East Asia’s ISIS problem

The ransom of the two Japanese hostages ISIS currently hold in custody in response to Japanese prime minister Shinzo Abe’s pledge of humanitarian aid to countries affected by the ongoing conflict in the Syria-Iraq region magnifies the escalating problem of radical Islamic fundamentalism, but more than that, it identifies the shared stake that modern nations have in stemming the tide of this dangerous philosophy.

Since the rise of Islamic fundamentalism as a major force in global politics, the rhetoric launched by the various incarnations of the philosophy has been decidedly anti-Western in nature, with the United States and Israel as the primary targets and Europe as the secondary. The assumption has been that the liberal, progressive societies of the Western world placed themselves at fundamental odds with that of Sharia law in their toleration of unfettered expression and their willingness to grant large amounts of personal freedoms to their citizens, particularly in the case of women. This paradigm found geopolitical expression in the increasing entanglement that the Western world has accrued over the course of the past several decades, most notably with the formation and patronage for more than half a century of the state of Israel  and the military incursions into Iraq and Afghanistan by the United States over the past three decades.

However, this paradigm which pits Western liberalism against extreme Islamic fundamentalism on the basis of incompatible values and world view seems stretched to explain the increasing hostility between the Islamic world and what are considered the countries of East Asia. Indeed, China for much of its modern history since the founding of the People’s Republic of China had considered itself as a member of the band of countries at odds with Western values and had firmly set itself upon a course of development which resisted Western social influence whilst relying upon advanced technology and industrial practices to pursue a course of modernity which would put it on equal footing with the West while still retaining its system of socialism with Chinese characteristics.

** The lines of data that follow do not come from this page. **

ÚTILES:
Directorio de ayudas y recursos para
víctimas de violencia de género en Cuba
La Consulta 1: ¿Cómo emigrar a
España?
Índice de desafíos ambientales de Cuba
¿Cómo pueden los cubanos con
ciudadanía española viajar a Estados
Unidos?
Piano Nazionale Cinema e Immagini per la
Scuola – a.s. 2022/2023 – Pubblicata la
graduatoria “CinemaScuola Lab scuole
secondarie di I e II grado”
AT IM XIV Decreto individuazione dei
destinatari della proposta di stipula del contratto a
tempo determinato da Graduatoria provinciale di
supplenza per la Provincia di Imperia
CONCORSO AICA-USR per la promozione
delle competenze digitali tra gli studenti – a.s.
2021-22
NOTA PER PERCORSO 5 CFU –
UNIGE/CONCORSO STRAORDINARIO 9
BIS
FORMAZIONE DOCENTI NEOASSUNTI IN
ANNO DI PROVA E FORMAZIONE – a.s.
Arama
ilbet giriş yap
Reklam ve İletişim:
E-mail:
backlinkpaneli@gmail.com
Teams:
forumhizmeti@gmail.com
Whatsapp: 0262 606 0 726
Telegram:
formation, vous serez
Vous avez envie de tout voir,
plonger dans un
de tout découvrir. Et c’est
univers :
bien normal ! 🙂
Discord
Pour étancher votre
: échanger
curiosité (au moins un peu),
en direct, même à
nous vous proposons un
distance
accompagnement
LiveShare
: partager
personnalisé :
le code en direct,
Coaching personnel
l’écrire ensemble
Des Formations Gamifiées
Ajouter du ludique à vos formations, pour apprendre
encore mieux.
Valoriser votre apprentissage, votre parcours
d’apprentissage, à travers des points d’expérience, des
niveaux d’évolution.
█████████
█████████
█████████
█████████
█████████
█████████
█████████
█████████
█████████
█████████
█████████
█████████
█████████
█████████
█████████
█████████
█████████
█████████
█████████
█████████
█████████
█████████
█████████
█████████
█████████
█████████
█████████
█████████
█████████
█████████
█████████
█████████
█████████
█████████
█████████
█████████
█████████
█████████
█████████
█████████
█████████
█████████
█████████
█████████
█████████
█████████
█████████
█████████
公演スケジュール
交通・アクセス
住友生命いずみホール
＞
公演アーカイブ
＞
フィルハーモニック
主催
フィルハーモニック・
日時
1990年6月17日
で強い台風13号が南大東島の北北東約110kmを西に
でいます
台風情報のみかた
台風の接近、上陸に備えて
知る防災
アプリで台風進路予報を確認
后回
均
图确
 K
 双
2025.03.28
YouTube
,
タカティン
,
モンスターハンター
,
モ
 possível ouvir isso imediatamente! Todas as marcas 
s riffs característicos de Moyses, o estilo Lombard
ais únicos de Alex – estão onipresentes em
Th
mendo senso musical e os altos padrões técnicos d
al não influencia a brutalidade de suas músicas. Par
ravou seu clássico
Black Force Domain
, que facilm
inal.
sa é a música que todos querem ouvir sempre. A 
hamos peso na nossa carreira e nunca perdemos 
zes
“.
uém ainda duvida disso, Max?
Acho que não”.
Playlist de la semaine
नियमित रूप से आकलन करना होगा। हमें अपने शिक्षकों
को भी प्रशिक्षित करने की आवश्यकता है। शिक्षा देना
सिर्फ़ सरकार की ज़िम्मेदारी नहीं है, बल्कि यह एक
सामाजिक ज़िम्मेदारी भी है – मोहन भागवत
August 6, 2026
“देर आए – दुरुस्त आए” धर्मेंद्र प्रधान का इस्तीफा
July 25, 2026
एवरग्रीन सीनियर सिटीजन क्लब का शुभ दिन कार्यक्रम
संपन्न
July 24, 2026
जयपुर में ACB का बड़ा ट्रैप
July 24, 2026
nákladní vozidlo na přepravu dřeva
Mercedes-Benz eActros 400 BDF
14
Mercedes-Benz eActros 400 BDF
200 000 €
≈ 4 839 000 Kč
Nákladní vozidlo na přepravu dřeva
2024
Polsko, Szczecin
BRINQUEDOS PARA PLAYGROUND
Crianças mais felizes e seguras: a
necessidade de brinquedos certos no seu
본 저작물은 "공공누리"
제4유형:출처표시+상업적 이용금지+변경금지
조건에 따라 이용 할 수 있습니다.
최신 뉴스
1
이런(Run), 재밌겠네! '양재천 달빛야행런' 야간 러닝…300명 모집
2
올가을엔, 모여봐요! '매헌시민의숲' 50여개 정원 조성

Though this legacy has been met with mixed results, indubitably China has indeed succeeded in resisting a Western-style democratic society in which individuals are given the right to challenge the authority of the reigning ideology and freely express themselves without fear of reprisal or censorship.

In addition, despite their more characteristic tolerance of individual expression and ideological diversity, the other major societies of East Asia (Japan, Korea, and Taiwan) remain quite conservative and traditional, at least in comparison to the West. At the very least, none of these powers has shown the same propensity toward geopolitical hegemony as have the Western powers, preferring instead to build economic spheres of influence while remaining outside the realm of international security (though in the case of Japan, this might be a result of the limitations saddled upon it by the international system rather than of its own free volition). The current crisis thrust upon the Japanese by ISIS comes rather as a result of its pledge of humanitarian aid rather than its intent to involve itself in the factional strife plaguing the Middle East.

China, on the other hand, finds itself increasingly at odds with the proponents of Islamic fundamentalism as it begins to occupy a space once thought of as the purview of the Western colonial powers. China has encountered increasing difficulty in maintaining its rule in the western Xinjiang province, a steppe region populated by the Uighurs, a mostly Muslim ethnic group completely separate from the majority Han ethnicity and making up a very small percentage of the total population in China. Beijing has increasingly come to fear terrorist attacks in the region, such as the bus station bombing late last year that killed several citizens and disrupted the tour of the area by high-level Chinese officials. In addition, China seems intent upon establishing a new economic regime in Africa, and while most of its activity is taking place in the sub-Saharan region rather than the more Muslim-dominated areas of North Africa and the Maghreb, groups such as ISIS will surely note the shift in the country’s once isolationist foreign policy to one more resembling that of the Western world at the height of its economic power.

All of these changes are not only indicative of a new East Asia where countries such as China, once content to focus on its own self-strengthening and rise from poverty, have now become normative standard-setting participants in the international system, but are also a major indicator of the core ideology of radical Islamic fundamentalist. Modernity itself, rather than simply Western liberal modernity, seems to be the major enemy of radical Islam, and its current incarnation in the rising geopolitical powers of East Asia (having now become predominately irreligious, materialistic societies themselves) will surely attract a similar ire in the eyes of groups intent upon resisting modern cultural currents and imposing a violent interpretation of the Muslim faith upon their people.

This needs to signal the much anticipated change in East Asian (particularly Chinese) thinking when it comes to the problem of extreme Islamic fundamentalism. For too long this has been thought of primarily as a Western problem, brought about by the West upon itself by its desire to impose its owns values upon the Middle East, and thereby radicalizing fringe elements of the Muslim population there to engage in violent jihad. Now, however, it is becoming increasingly clear that this is a problem which will continue to plague the modern world no matter who happens to be the iteration of modernity at the time, a problem that cannot be solved without all nations acknowledging they have a stake in its resolution.